Background: It is well known that with age lipofuscin accumulates in the retinal pigment epithelium (RPE). In many inherited macular dystrophies such as Best's disease abnormally high levels of lipofuscin were found by histopathological studies. In recent years, it has become possible to detect and image fundus autofluorescence in the living eye as an index of lipofuscin accumulation in the RPE. The aim of our study was to document the intrinsic fundus autofluorescence in patients with different stages of Best's disease and to correlate fundoscopic features with visual function in these patients.

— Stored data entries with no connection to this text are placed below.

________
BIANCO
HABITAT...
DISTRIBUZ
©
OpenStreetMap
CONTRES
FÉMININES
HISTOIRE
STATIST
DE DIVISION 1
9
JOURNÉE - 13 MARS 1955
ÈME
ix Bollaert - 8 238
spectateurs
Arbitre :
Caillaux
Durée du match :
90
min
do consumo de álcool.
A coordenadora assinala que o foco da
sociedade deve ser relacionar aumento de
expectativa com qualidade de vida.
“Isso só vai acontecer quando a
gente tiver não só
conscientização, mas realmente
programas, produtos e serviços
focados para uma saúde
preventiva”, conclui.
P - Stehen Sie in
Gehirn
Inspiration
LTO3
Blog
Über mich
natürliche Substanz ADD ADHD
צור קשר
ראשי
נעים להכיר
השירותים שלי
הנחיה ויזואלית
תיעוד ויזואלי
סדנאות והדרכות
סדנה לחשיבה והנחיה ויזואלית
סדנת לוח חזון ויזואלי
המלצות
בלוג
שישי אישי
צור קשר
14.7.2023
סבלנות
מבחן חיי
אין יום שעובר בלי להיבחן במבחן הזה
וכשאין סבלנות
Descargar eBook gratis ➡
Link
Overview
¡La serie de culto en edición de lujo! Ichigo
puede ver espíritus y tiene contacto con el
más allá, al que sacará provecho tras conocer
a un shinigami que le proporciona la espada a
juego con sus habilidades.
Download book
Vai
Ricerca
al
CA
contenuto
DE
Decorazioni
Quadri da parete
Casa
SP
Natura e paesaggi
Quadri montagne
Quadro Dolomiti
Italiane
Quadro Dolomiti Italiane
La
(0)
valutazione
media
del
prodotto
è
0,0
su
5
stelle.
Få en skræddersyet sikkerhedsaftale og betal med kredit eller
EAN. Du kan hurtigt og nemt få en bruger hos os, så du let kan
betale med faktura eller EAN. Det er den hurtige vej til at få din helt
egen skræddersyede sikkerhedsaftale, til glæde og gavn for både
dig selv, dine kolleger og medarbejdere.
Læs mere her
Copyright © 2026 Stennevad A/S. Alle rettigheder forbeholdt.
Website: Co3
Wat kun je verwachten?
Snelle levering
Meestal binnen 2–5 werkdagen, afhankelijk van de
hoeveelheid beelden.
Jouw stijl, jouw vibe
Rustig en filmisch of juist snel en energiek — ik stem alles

Methods: Images of fundus autofluorescence were obtained from 10 patients with Best's vitelliform dystrophy, using a Heidelberg Retina Angiograph (HRA). Argon laser light (488 nm) was used for illumination, and a wide-bandpass filter with a cutoff of 500 nm was inserted in front of the detector to obtain the autofluorescence images. Images were compared with fundus appearance and fluorescein angiograms as well as with visual acuity, colour vision, visual fields and electrophysiological recordings in these patients.
Results: In initial stages of Best's disease, there were localised areas of hyperfluorescence centrally in the fovea, later being replaced by central hypofluorescence (atrophic) areas surrounded by hyperfluorescent rings. The evolution of autofluorescence pattern showed centrifugal spreading of retinal dysfunction from the centre towards periphery. Atrophic regions of the RPE were associated with low levels of background autofluorescence, lower visual acuity, abnormal colour vision (70% of patients), central scotomas (85% of patients) and poorer electrophysiological results (reduced PERG responses in 45% of patients with Best's disease).
Conclusions: Fundus autofluorescence imaging provides new information regarding the content and spatial distribution of RPE lipofuscin in eyes with Best's disease, which appears to correspond to retinal function. This may "in vivo" give important clues to the pathogenesis and progression of Best's disease in which non-invasive autofluorescence imaging may replace fluorescein angiography.